Unternehmensnachrichten:
Die Deutsche Börse AG (
ISIN DE0005810055 /
WKN 581005 ) wird möglicherweise eine außerordentliche Hauptversammlung einberufen. Wie der im DAX30 notierte Börsenbetreiber am Freitag mitteilte, hat The Children's Investment Master Fund ein entsprechendes, an den Vorstand der Deutsche Börse AG adressiertes Schreiben ohne die in dem Schreiben genannten bestätigenden Anlagen per E-Mail an den Aufsichtsratsvorsitzenden Kurt Viermetz versandt. Einziger Tagesordnungspunkt dieser Hauptversammlung soll der Widerruf der Bestellung von Viermetz als Mitglied des Aufsichtsrats sein. Der Vorstand, der für die Entscheidung über die Einberufung einer außerordentlichen Hauptversammlung allein zuständig ist, wird dieses Verlangen, wenn es ihm formgerecht zugegangen ist, auf seine Rechtmäßigkeit hin überprüfen und darüber entscheiden, hieß es weiter.
Die Premiere AG (
ISIN DE000PREM111 /
WKN PREM11 ) veröffentlichte am Donnerstag eine Prognose für das EBITDA im Gesamtjahr 2008, die Abonnentenzahlen für das dritte Quartal 2008 sowie den durchschnittlichen Programmumsatz pro Abonnent (Programm-ARPU) auf der Grundlage einer neuen Klassifizierung. Außerdem wurde das Ausscheiden des Finanzvorstands bekannt gegeben. Dabei erwartet der Konzern beim EBITDA für das Gesamtjahr einen deutlichen Verlust.
Die Merck KGaA (
ISIN DE0006599905 /
WKN 659990 ) und ihre Sparte Merck Serono haben am heutigen Freitag bekannt gegeben, dass die Genentech Inc. (
ISIN US3687104063 /
WKN 924632 ) einen Fall von progressiver multifokaler Leukoenzephalopathie (PML) gemeldet hat.

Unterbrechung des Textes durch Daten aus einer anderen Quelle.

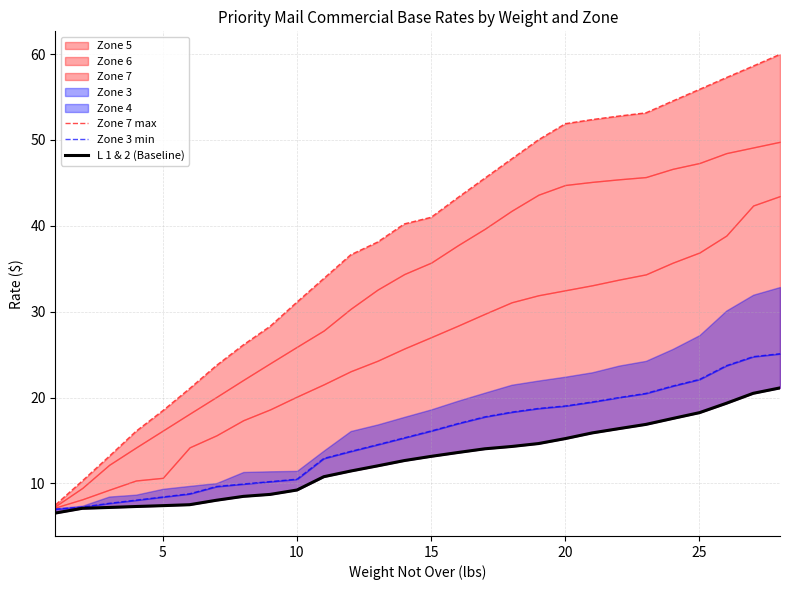

What is the lowest value of the Zone 3 min series?

7.0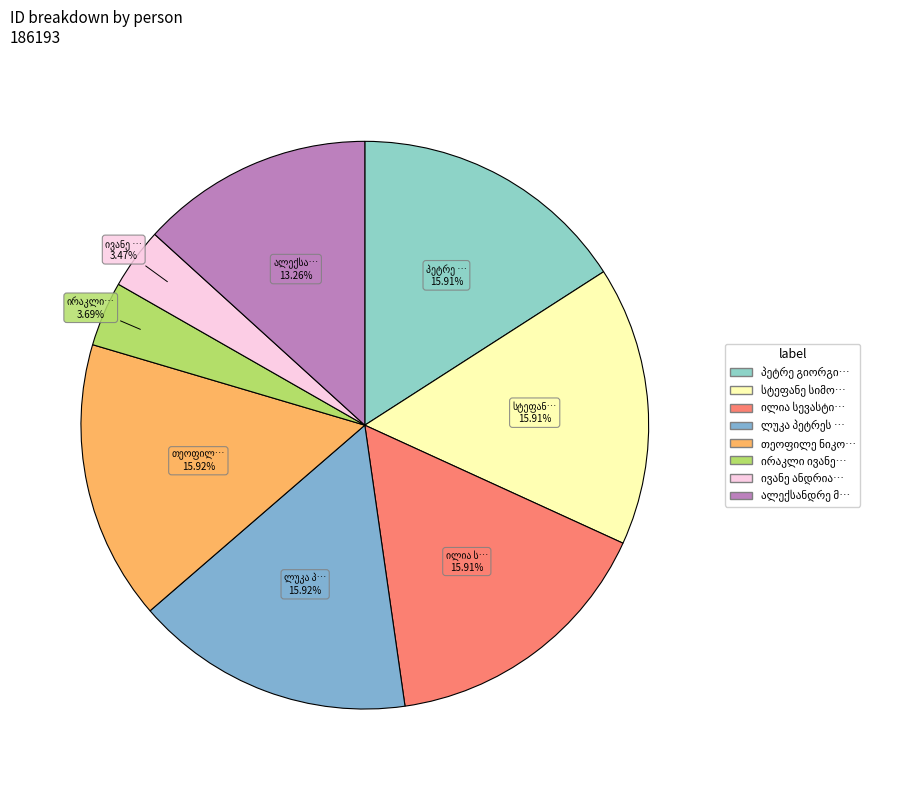

Count the number of slices in the pie.

8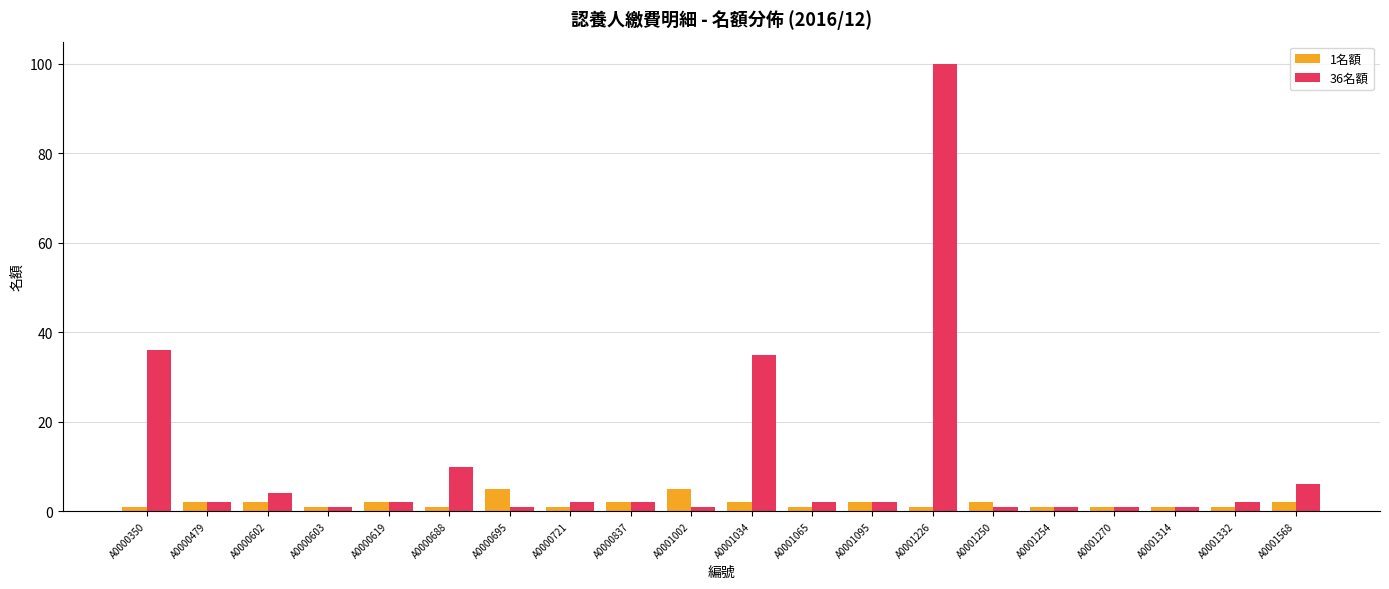

How many bars are there in each group?

2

Der Automobilhersteller Daimler AG (
ISIN DE0007100000 /
WKN 710000 ) wird derzeit nach Aussage von Konzernchef Dieter Zetsche vor allem von Investoren umworben. Laut einem Bericht der "Financial Times" (Freitag) habe Daimler verschiedene Anfragen einiger Großinvestoren aus dem Mittleren Osten und Asien erhalten, die sich in großem Stil an dem im DAX30 notierten Automobilkonzern beteiligen wollten. Nach Aussage von Konzernchef Zetsche seien diese Investoren daran interessiert, die Rolle eines Ankeraktionärs bei Daimler zu übernehmen, um feindliche Übernahmen oder die Attacken von Finanzinvestoren abzuwehren.
Die EU-Kommission hat den Beteiligungserwerb der Deutsche Telekom AG (
ISIN DE0005557508 /
WKN 555750 ) an der griechischen Hellenic Telecommunications Organisation S.A. (OTE) (
ISIN GRS260333000 /
WKN 903465 ) genehmigt. In einer am Donnerstagabend veröffentlichten Pressemitteilung der Wettbewerbskommission hieß es, dass der Zusammenschluss den wirksamen Wettbewerb im Europäischen Wirtschaftsraum (EWR) oder in einem wesentlichen Teil desselben nicht erheblich beeinträchtigen wird. Da sich die Netze von Telekom und OTE weitgehend ergänzen, sei die Kommission zu dem Schluss gelangt, dass die begrenzten horizontalen Überschneidungen auf dem Endkundenmarkt für Festnetz-Telefonie und dem Vorleistungsmarkt für Mietleitungen in Rumänien wettbewerbsrechtlich unbedenklich seien.